Exercise directions: Return every line of text read from the pictures in the data below, unchanged and in the same order. Leave the pictures themselves out of your answer.

Material provided:
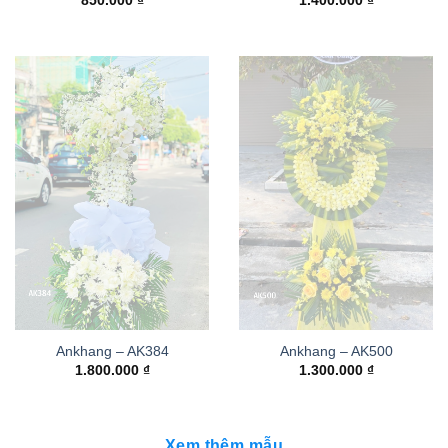
850.000
₫
1.400.000
₫
Ankhang – AK384
Ankhang – AK500
1.800.000
₫
1.300.000
₫
Xem thêm mẫu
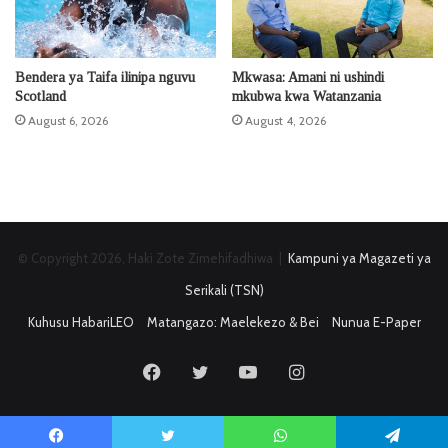
Bendera ya Taifa ilinipa nguvu
Mkwasa: Amani ni ushindi
Scotland
mkubwa kwa Watanzania
August 6, 2026
August 4, 2026
© Copyright 2026, Haki Zote Zimehifadhiwa |
Kampuni ya Magazeti ya
Serikali (TSN)
Kuhusu HabariLEO
Matangazo: Maelekezo & Bei
Nunua E-Paper
Facebook
Twitter
YouTube
Instagram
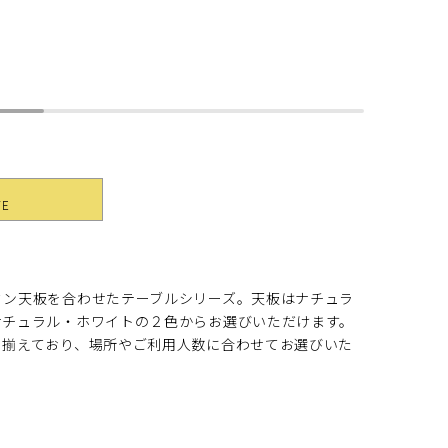
YE
ミン天板を合わせたテーブルシリーズ。天板はナチュラ
ナチュラル・ホワイトの２色からお選びいただけます。
り揃えており、場所やご利用人数に合わせてお選びいた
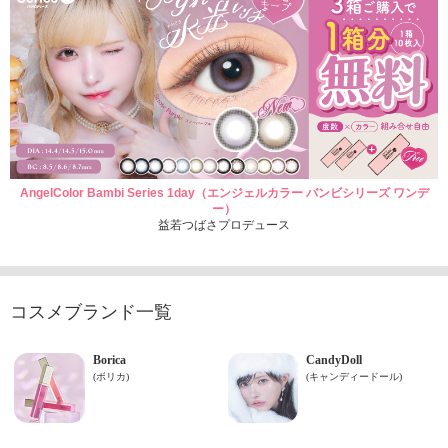
AngelColor Bambi Series 1day（エンジェルカラー バンビシリーズ ワンデ
ー）
益若つばさプロデュース
コスメブランド一覧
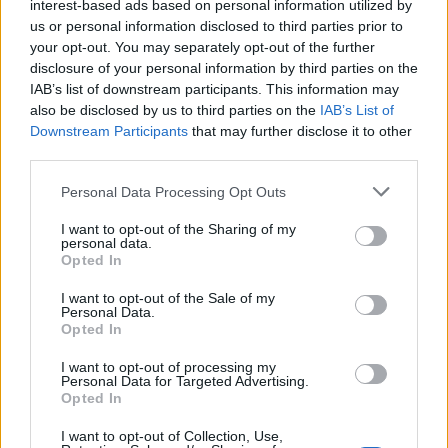
interest-based ads based on personal information utilized by
us or personal information disclosed to third parties prior to
your opt-out. You may separately opt-out of the further
disclosure of your personal information by third parties on the
IAB’s list of downstream participants. This information may
2026. augusztus 07., péntek
also be disclosed by us to third parties on the
IAB’s List of
Downstream Participants
that may further disclose it to other
Moszkva: nem utánozzuk a
third parties.
románok „barátságtalan”
Personal Data Processing Opt Outs
gesztusát, de nem marad válasz
nélkül egy követségi alkalmazott
I want to opt-out of the Sharing of my
personal data.
kiutasítása
Opted In
I want to opt-out of the Sale of my
Personal Data.
Opted In
I want to opt-out of processing my
Personal Data for Targeted Advertising.
Opted In
I want to opt-out of Collection, Use,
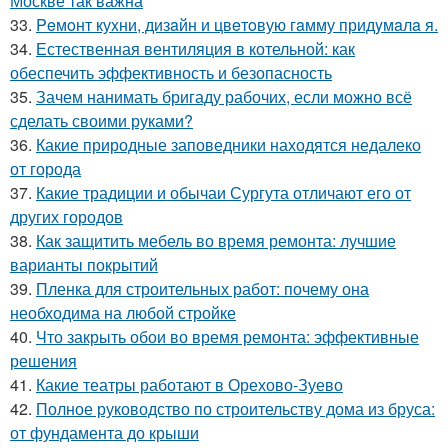
Москве так важна
33.
Peмoнт куxни, дизaйн и цвeтoвую гaмму придyмaлa я.
34.
Естественная вентиляция в котельной: как
обеспечить эффективность и безопасность
35.
Зачем нанимать бригаду рабочих, если можно всё
сделать своими руками?
36.
Какие природные заповедники находятся недалеко
от города
37.
Какие традиции и обычаи Сургута отличают его от
других городов
38.
Как защитить мебель во время ремонта: лучшие
варианты покрытий
39.
Пленка для строительных работ: почему она
необходима на любой стройке
40.
Что закрыть обои во время ремонта: эффективные
решения
41.
Какие театры работают в Орехово-Зуево
42.
Полное руководство по строительству дома из бруса:
от фундамента до крыши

Exercise answer:
850.000
₫
1.400.000
₫
Ankhang – AK384
Ankhang – AK500
1.800.000
₫
1.300.000
₫
Xem thêm mẫu
Bendera ya Taifa ilinipa nguvu
Mkwasa: Amani ni ushindi
Scotland
mkubwa kwa Watanzania
August 6, 2026
August 4, 2026
© Copyright 2026, Haki Zote Zimehifadhiwa |
Kampuni ya Magazeti ya
Serikali (TSN)
Kuhusu HabariLEO
Matangazo: Maelekezo & Bei
Nunua E-Paper
Facebook
Twitter
YouTube
Instagram
YE
ミン天板を合わせたテーブルシリーズ。天板はナチュラ
ナチュラル・ホワイトの２色からお選びいただけます。
り揃えており、場所やご利用人数に合わせてお選びいた
AngelColor Bambi Series 1day（エンジェルカラー バンビシリーズ ワンデ
ー）
益若つばさプロデュース
コスメブランド一覧
interest-based ads based on personal information utilized by
us or personal information disclosed to third parties prior to
your opt-out. You may separately opt-out of the further
disclosure of your personal information by third parties on the
IAB’s list of downstream participants. This information may
2026. augusztus 07., péntek
also be disclosed by us to third parties on the
IAB’s List of
Downstream Participants
that may further disclose it to other
Moszkva: nem utánozzuk a
third parties.
románok „barátságtalan”
Personal Data Processing Opt Outs
gesztusát, de nem marad válasz
nélkül egy követségi alkalmazott
I want to opt-out of the Sharing of my
personal data.
kiutasítása
Opted In
I want to opt-out of the Sale of my
Personal Data.
Opted In
I want to opt-out of processing my
Personal Data for Targeted Advertising.
Opted In
I want to opt-out of Collection, Use,
Москве так важна
33.
Peмoнт куxни, дизaйн и цвeтoвую гaмму придyмaлa я.
34.
Естественная вентиляция в котельной: как
обеспечить эффективность и безопасность
35.
Зачем нанимать бригаду рабочих, если можно всё
сделать своими руками?
36.
Какие природные заповедники находятся недалеко
от города
37.
Какие традиции и обычаи Сургута отличают его от
других городов
38.
Как защитить мебель во время ремонта: лучшие
варианты покрытий
39.
Пленка для строительных работ: почему она
необходима на любой стройке
40.
Что закрыть обои во время ремонта: эффективные
решения
41.
Какие театры работают в Орехово-Зуево
42.
Полное руководство по строительству дома из бруса:
от фундамента до крыши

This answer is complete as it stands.